Individuals and organizations in every state are at risk from constantly-evolving forms of cybercrime. Yet most cybercrimes go without criminal investigation or response. State attorneys general can play a critical role in increasing and improving our shared response to cybercrime. Statewide reach, as well as the ability to coordinate with local and national agencies, place the offices of attorneys general in prime position to improve how these cases are investigated. State and local prosecutors handle the bulk of all criminal cases in our nation, and that responsibility can extend to cybercrime.
The civil authority of attorneys general is also a key tool for cybercrime investigations. Consumer protection laws regarding data breaches, cybersecurity, and privacy are focused increasingly on both safeguarding personal information adequately from theft, and confirming that residents and government agencies are properly notified after a data breach. Attorneys general in many states ensure compliance with these rules, a vital function.
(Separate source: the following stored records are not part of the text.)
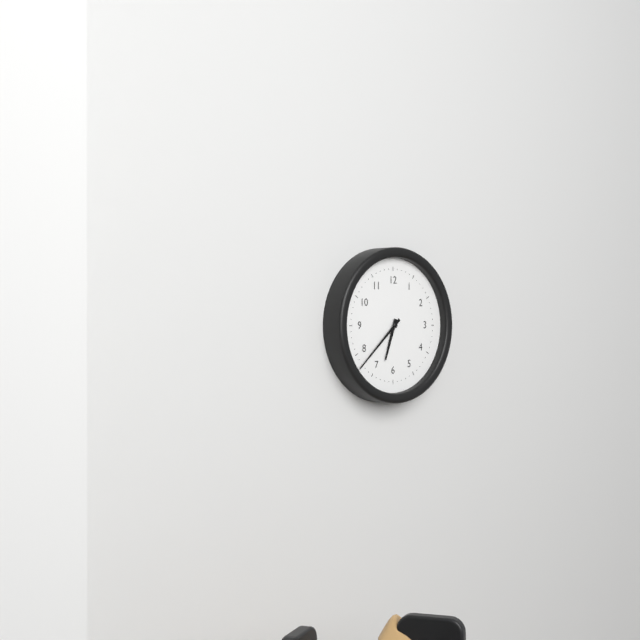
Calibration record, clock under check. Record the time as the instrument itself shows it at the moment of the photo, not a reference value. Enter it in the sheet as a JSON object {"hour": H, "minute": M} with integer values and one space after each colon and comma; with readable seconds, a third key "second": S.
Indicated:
{"hour": 6, "minute": 38}
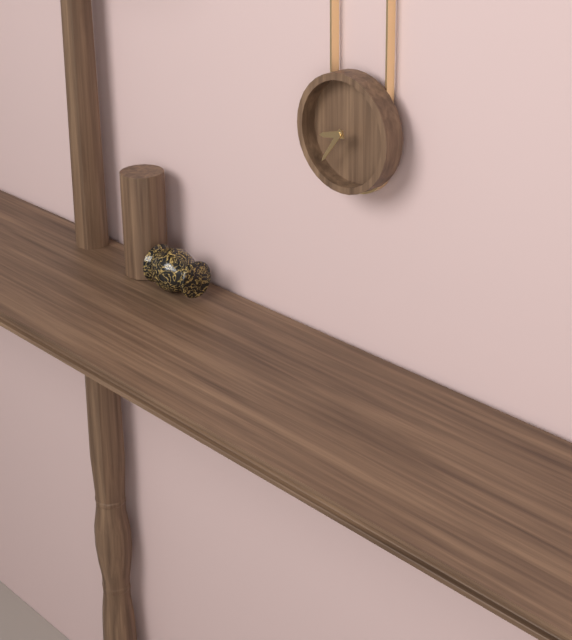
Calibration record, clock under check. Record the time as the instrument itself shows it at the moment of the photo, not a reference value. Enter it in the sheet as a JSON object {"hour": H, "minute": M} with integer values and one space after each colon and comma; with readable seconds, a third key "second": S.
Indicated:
{"hour": 8, "minute": 36}
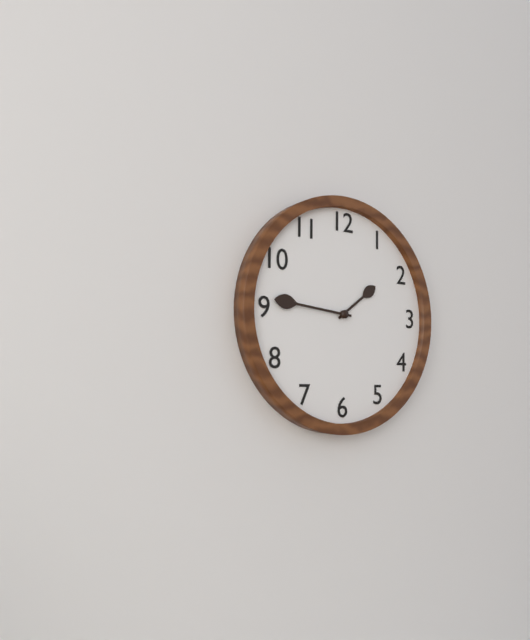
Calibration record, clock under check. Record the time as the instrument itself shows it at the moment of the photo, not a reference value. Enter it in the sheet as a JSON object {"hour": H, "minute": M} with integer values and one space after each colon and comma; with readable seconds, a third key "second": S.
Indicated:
{"hour": 1, "minute": 46}
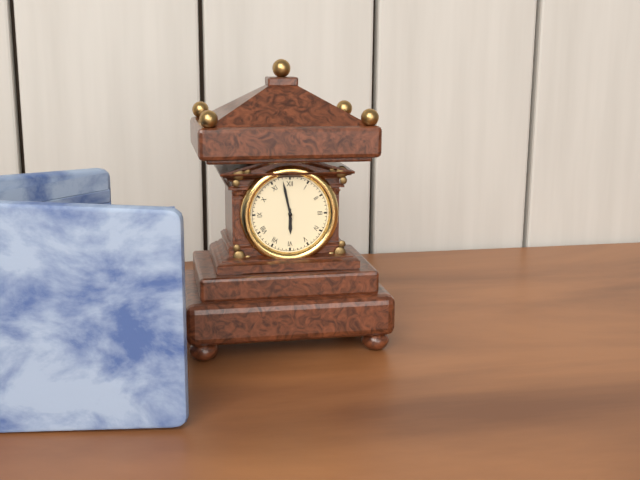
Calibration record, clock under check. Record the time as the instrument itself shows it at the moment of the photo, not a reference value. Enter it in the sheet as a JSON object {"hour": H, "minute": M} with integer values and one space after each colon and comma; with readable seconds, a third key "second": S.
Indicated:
{"hour": 5, "minute": 58}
In sum, assistant attorneys general can play an important part in the investigation of cybercrime from both a criminal and civil perspective, including through leadership, policy, training, and implementation.
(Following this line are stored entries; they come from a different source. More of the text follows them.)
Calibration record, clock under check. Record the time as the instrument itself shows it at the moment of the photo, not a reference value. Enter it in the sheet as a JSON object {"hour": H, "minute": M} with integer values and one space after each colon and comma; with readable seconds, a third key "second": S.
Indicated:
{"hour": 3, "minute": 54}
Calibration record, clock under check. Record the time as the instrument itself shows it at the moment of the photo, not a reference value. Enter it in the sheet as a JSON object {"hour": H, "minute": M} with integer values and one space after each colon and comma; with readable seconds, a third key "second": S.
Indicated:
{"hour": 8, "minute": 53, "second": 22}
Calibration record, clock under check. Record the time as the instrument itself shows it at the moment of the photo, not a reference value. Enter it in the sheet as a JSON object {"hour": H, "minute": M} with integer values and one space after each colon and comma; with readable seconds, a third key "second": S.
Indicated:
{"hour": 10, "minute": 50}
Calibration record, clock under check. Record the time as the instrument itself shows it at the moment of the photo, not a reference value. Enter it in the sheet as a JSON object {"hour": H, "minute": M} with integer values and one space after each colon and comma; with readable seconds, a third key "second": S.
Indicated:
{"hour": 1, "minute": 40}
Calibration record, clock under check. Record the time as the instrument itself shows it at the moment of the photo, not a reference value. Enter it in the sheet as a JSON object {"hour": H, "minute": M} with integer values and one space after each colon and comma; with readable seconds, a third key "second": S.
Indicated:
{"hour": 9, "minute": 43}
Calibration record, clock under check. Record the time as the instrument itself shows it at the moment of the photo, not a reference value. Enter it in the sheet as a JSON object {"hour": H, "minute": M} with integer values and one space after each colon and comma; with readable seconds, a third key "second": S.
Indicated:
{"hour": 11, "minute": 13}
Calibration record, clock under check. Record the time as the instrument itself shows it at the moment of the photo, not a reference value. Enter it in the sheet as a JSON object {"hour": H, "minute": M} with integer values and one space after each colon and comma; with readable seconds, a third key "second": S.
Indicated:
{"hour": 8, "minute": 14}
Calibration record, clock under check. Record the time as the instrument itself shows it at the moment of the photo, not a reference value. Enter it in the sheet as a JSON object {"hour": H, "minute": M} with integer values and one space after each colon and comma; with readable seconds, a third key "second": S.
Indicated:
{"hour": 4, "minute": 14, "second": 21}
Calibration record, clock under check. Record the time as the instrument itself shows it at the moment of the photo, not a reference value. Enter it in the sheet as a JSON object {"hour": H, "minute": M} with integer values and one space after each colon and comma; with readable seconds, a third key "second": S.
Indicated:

This webinar is brought to you by two former cybercrime prosecutors who recently authored the book, “Cybercrime Investigations – A Comprehensive Resource for Everyone.” The presenters will introduce the foundational concepts of a cybercrime investigation and provide some innovative specific procedures that can improve individual cybercrime investigations. They will also present overarching concepts that will spark further thought and discussion about how state and local agencies can collaborate to try meet the goal of conducting a reasonable investigation into every reported cybercrime.
The following key topics will be covered:
- Understanding cybercrime, computers, forensics, and cybersecurity.
- Law for the cybercrime investigator.
- Cybercrime investigation from the perspectives of law enforcement and consumer protection.
- Financial investigation.
- Identification (attribution) of cyber-conduct.
- Litigation in the criminal and civil arenas.